Supervised learning applications include predictions and image or voice recognition. It requires creating or “training” an ML/AI model by feeding sample data into it. For example, if you want to create an application that identifies your voice in an audio file, you'd train the model using some quality samples of your voice. Subsequently, the model should be able to identify your voice accurately most of the time.

The accuracy of models depends on the size and quality of the training dataset. In terms of percentage, accuracy can be as high as the upper 90s, but rarely higher.

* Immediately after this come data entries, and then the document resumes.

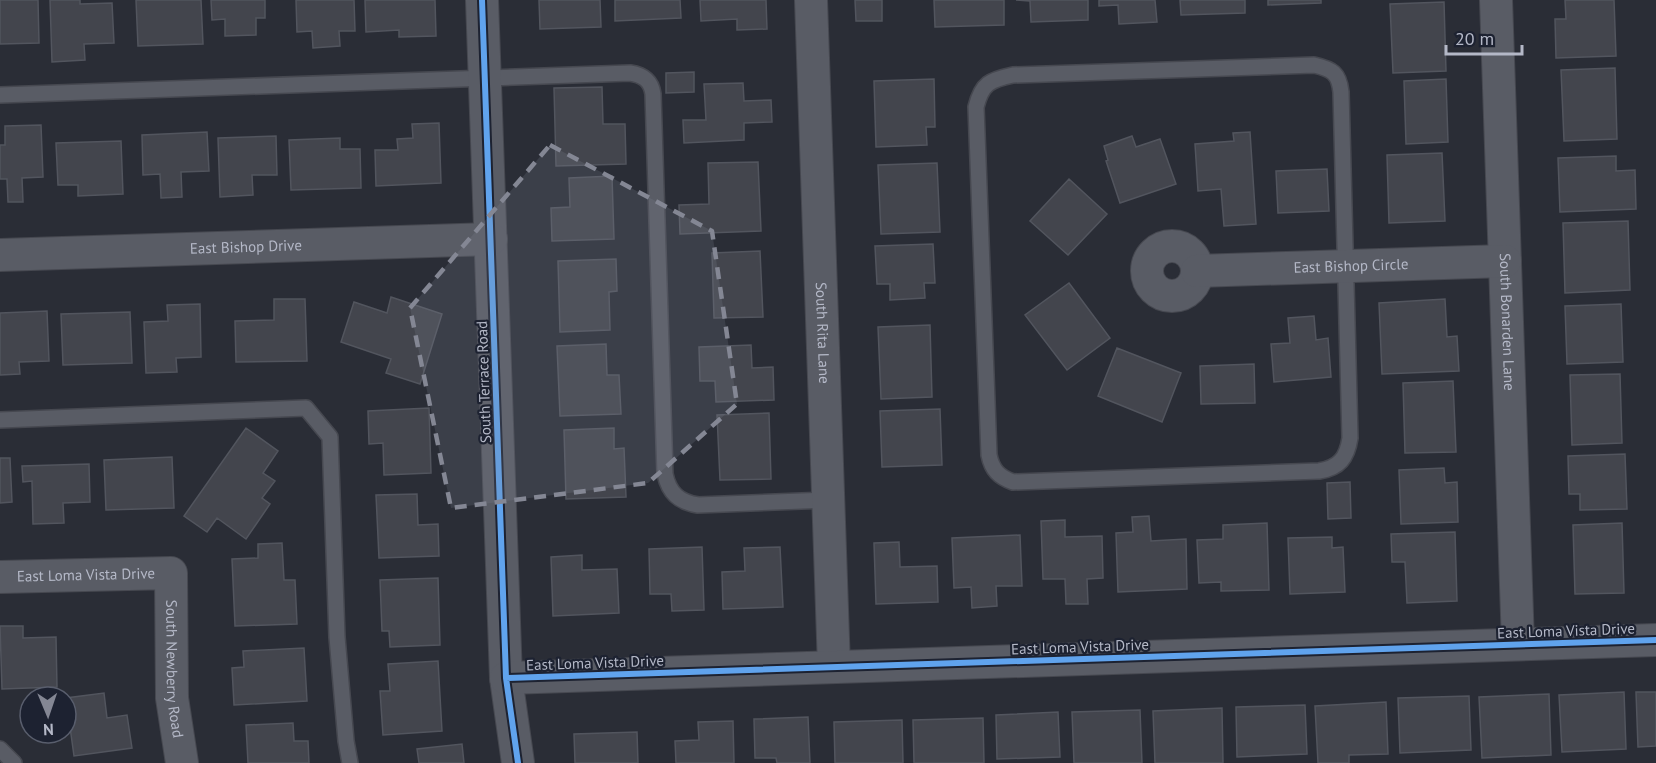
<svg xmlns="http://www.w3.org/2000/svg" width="1656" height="763" viewBox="0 0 1656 763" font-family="'PT Sans',sans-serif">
	<rect width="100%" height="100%" fill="#2a2d36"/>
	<!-- building -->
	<path fill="#43454d" stroke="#52555e" stroke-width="1.5" d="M0,0H38L39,43L0,44Z
		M50,0H80V4L112,3L114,43L84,44L85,60L52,62Z
		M136,0H201L203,44L138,46Z
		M211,0H265V18H256V35L225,36V19L212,20Z
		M296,0H354L355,31H339L340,46L313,48L312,31L297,32Z
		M365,0H435L436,36L399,37V30L366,32Z
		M539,0H600L601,27L540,29Z
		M615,0H680L681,18L615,21Z
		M700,0H766L767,29L737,30V19L701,21Z
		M855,0H882V21H856Z
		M934,0H1004V25L935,27Z
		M1016,0H1088V20L1031,22L1030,1Z
		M1099,0H1155L1157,22L1119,24L1118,5L1099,6Z
		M1180,0H1245V13L1181,15Z
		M1268,0H1321V3L1268,5Z
		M1565,0H1614L1616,56L1556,58L1555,19H1566Z
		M1444,2L1446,71L1393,73L1390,4Z
		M1615,68L1617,139L1564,141L1561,70Z
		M694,72V92L666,93V73Z
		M934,79L935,127H926L927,145L876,147L874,81Z
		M1446,79L1448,142L1406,144L1404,81Z
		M743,83L744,101L771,100L772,122L744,123V140L684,143L683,120H706L704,84Z
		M602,87L603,124H625L626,164L556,166L554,88Z
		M439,123L441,183L376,186L375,150H398L397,139L413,138L412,124Z
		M41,125L43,177L22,178L23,202H8L7,179H0V145H5V126Z
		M207,132L209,171L181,172L182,197L161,198L160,174L143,175L142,135Z
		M1250,132L1256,224L1224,226L1221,189L1198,191L1195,144L1234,141L1233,133Z
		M276,136L277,175H252L253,195L220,197L218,138Z
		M1132,136L1136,147L1160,139L1176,184L1120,203L1106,161L1108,160L1104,146Z
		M340,138V149H360L361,188L291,190L289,140Z
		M121,141L123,194L78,196V185H58L56,143Z
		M1442,153L1445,221L1389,223L1387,155Z
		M1616,156V171L1635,170L1636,209L1560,212L1558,158Z
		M758,162L761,231L680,234L679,205L709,204L708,163Z
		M937,163L940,232L881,234L878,165Z
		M1327,169L1329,211L1278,213L1276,171Z
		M612,176L614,239L552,241L551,208L570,207L569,178Z
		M1069,179L1107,214L1068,255L1030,221Z
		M1628,221L1630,290L1565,293L1563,223Z
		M933,244L935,283H924L925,298L890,300V284H877L875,246Z
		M760,251L763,317L714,318L712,253Z
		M616,259L617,291L609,292L610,330L560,332L558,261Z
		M1069,283L1110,338L1067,370L1025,315Z
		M391,297L442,314L420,384L386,373L391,359L341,342L354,302L387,313Z
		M274,299H305L307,361L236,362L235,321L274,320Z
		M1445,299L1447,337L1457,336L1459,371L1382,374L1379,303Z
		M200,304L201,357L176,358L177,372L146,373L144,322L168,321L167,305Z
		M1621,304L1623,362L1567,364L1565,306Z
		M47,311L49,361L19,362L20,374L0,375V313Z
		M130,312L132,363L63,365L61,314Z
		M1314,316L1316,340L1328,338L1331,377L1274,382L1271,344L1290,343L1288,318Z
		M930,325L932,397L881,399L878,327Z
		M606,344L607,375H619L621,414L560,416L557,346Z
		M751,345L752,368L773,367L774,400L716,402L715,381H700L699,347Z
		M1117,348L1181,373L1162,422L1098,396Z
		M1254,364L1255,403L1201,404L1200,366Z
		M1620,374L1622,443L1572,445L1570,375Z
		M1453,381L1456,452L1405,453L1403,383Z
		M429,408L431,473L384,475L383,443L369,444L368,411Z
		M940,409L942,465L882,467L880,411Z
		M769,413L771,479L720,480L717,415Z
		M246,428L278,451L263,473L275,481L262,498L270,504L246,539L217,518L207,532L184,516Z
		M614,428V449L624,448L626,497L566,499L564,430Z
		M1625,454L1627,509L1580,510V494H1569L1568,456Z
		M172,457L174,508L106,510L104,460Z
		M0,458H10L12,502L0,503Z
		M89,464L90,502L63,503L64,523L33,524L32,481L23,482L22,466Z
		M1444,468L1445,483L1457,482L1458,522L1401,524L1399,470Z
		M1350,482L1351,518L1328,519L1327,483Z
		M417,494L418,525L438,524L439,556L379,558L376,495Z
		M1149,516L1151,541L1186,539L1187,589L1118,592L1116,533L1133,532L1132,517Z
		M1065,520V537L1102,536L1103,578L1087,579L1088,604H1066L1065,579H1043L1041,521Z
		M1267,523L1269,590L1221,591V582L1199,583L1197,540L1223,539V525Z
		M1622,523L1624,593L1575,594L1573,525Z
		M1455,532L1457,601L1407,603L1405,562H1392L1391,534Z
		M1020,535L1022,586H996L997,606L972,608L971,587L954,588L952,538Z
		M1332,537V548L1343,547L1345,592L1290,594L1288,538Z
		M899,542L900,567L937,566L938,602L876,604L874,543Z
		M282,543L284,580H295L297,624L235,626L232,559L258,558V544Z
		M702,547L704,610L672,611L671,594H650L649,549Z
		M780,547L783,607L723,609L722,572L745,571L744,548Z
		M582,555V570L617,569L619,613L553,616L551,557Z
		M438,578L440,645L390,647L389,631H382L380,580Z
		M0,626H23V638L56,637L57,687L2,689Z
		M304,648L307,701L234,705L232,668L244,667L243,651Z
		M438,661L442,731L383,735L380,691H390L388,664Z
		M1624,692L1626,749L1562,752L1559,695Z
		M1636,692H1656V746L1638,747Z
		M104,693L107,718L127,715L132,748L74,756L66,698Z
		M1549,694L1551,755L1482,758L1479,697Z
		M1469,696L1471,750L1400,753L1398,698Z
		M1386,702L1388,754L1349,755V763H1318L1315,706Z
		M1305,705L1307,754L1237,757L1236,707Z
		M1222,708L1223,763H1155L1153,711Z
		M1140,710L1142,763H1074L1072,712Z
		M1058,712L1060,757L997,759L996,715Z
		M808,717L810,763H777L776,758H755L754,719Z
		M983,718L984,763H914L913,720Z
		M902,720L903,763H835L834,722Z
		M733,721L734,763H676L675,741L699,740L698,722Z
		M293,723L294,741H308L309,763H248L246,725Z
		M637,732L638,763H575L574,734Z
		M462,744L464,763H419L417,749Z"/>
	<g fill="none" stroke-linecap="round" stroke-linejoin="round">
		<!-- lane casing -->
		<g stroke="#464850" stroke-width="18">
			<path id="lane" d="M1314,65C1332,69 1339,73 1341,92L1350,438C1347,458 1339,468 1319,471L1013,482C999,477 992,470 989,455L976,107C982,83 990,80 1013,75Z
				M0,95L630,73C643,75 651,80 653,94L665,474C669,493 679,502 698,505L828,500
				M0,420L306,408L330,437L337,637L346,741L350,763
				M0,749L14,763"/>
		</g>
		<!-- street casing -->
		<g stroke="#464850" stroke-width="34">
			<g id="street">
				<path d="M482,0L506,678L518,763"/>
				<path id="s1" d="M811,0L834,667"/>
				<path id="s2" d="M1496,0L1518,644"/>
				<circle cx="1172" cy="271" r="25"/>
				<path id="s3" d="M0,255L491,239"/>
				<path id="s4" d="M1197,271L1505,261"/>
				<path id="s5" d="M0,577L171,573L172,698L182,763"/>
				<path d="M506,678L1656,640"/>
			</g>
		</g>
		<!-- lane -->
		<use href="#lane" stroke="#595c65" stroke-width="15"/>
		<!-- street -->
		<use href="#street" stroke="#595c65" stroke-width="32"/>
		<!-- cycleway casing -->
		<g stroke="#1d2231" stroke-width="10">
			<path id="cycleway" d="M482,0L506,678L518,763
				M506,678L1656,640"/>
		</g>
		<!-- cycleway -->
		<use href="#cycleway" stroke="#60a3ed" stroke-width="6"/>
	</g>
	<!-- marked area -->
	<path fill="#848794" fill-opacity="0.2" stroke="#848794" stroke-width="4.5" stroke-dasharray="12 8" stroke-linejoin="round" d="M550,145L712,231L737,404L648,483L451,508L410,308Z"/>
	<g text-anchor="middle" stroke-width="4.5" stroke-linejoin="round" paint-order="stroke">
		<!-- street labels -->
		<g font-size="15" fill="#b4b8c7" stroke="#1d2231">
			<text dy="5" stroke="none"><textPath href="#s3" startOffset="246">East Bishop Drive</textPath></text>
			<text dy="5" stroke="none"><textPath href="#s4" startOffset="154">East Bishop Circle</textPath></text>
			<text dy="5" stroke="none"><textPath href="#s2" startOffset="322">South Bonarden Lane</textPath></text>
			<text dy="5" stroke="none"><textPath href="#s1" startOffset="333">South Rita Lane</textPath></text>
			<text transform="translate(484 382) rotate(-92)" y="5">South Terrace Road</text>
			<text dy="5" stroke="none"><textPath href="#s5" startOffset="86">East Loma Vista Drive</textPath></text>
			<text transform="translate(1566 631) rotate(-2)" y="5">East Loma Vista Drive</text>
			<text transform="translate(1080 647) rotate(-2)" y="5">East Loma Vista Drive</text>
			<text transform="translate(595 663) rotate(-2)" y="5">East Loma Vista Drive</text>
			<text dy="5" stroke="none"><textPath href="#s5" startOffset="267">South Newberry Road</textPath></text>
		</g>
	</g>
	<!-- north arrow -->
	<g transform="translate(48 715) rotate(178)"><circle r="28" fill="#1d2231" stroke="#595e6d" stroke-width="1.5"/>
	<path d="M0-4.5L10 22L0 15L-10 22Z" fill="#848794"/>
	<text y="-9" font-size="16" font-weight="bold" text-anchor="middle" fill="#b4b8c7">N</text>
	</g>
	<!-- scale -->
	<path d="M1446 45v9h76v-9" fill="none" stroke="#b4b8c7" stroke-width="3"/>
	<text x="1455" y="45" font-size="18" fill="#b4b8c7" stroke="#1d2231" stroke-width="4.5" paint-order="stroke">20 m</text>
</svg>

Unsupervised learning applications include anomaly detection and automatic classification. Unlike the supervised learning model, the unsupervised learning model requires no manual training. Instead, unsupervised learning automatically finds patterns in a dataset and creates groupings or clusters based on those patterns. For example, given a collection of potato pictures, an unsupervised ML/AI algorithm might classify them based on size, color, and the presence or absence of eyes.

It's important to understand the limitations of this approach. The algorithm doesn't know that it's looking at potatoes, so it might classify a bean as a potato if they look similar enough. All that the algorithm does is to label the pictures based on similarities. If you want your application to be able to take a collection of random images and identify all the potatoes, you'll have to use a supervised learning model.

Another interesting unsupervised learning application is fraud detection. If you have a credit or debit card, there's a good chance that your financial institution is using ML/AI for this purpose. It works by analyzing how you normally use your card—purchase amounts, the types of merchandise or services you purchase, and so on—to establish a baseline pattern. If your purchase activity deviates too much from this pattern, the algorithm registers it as an anomaly, probably generating a call from your financial institution.

If this sounds similar to the supervised learning model, it's because it is, but with one big difference—the model is always retraining itself with new data. To better understand this, imagine that you frequent a particular coffee shop and use your card to buy coffee. One day, the coffee shop closes its doors for good, and you end up going to another shop. This may initially register as a slight anomaly, but as you continue visiting the new coffee shop, that becomes your new baseline. The model is continually retraining itself on what your normal card usage looks like.

To put a finer point on it, in supervised learning the algorithm is looking for things it does recognize. In unsupervised learning, the algorithm is looking for things it doesn't recognize.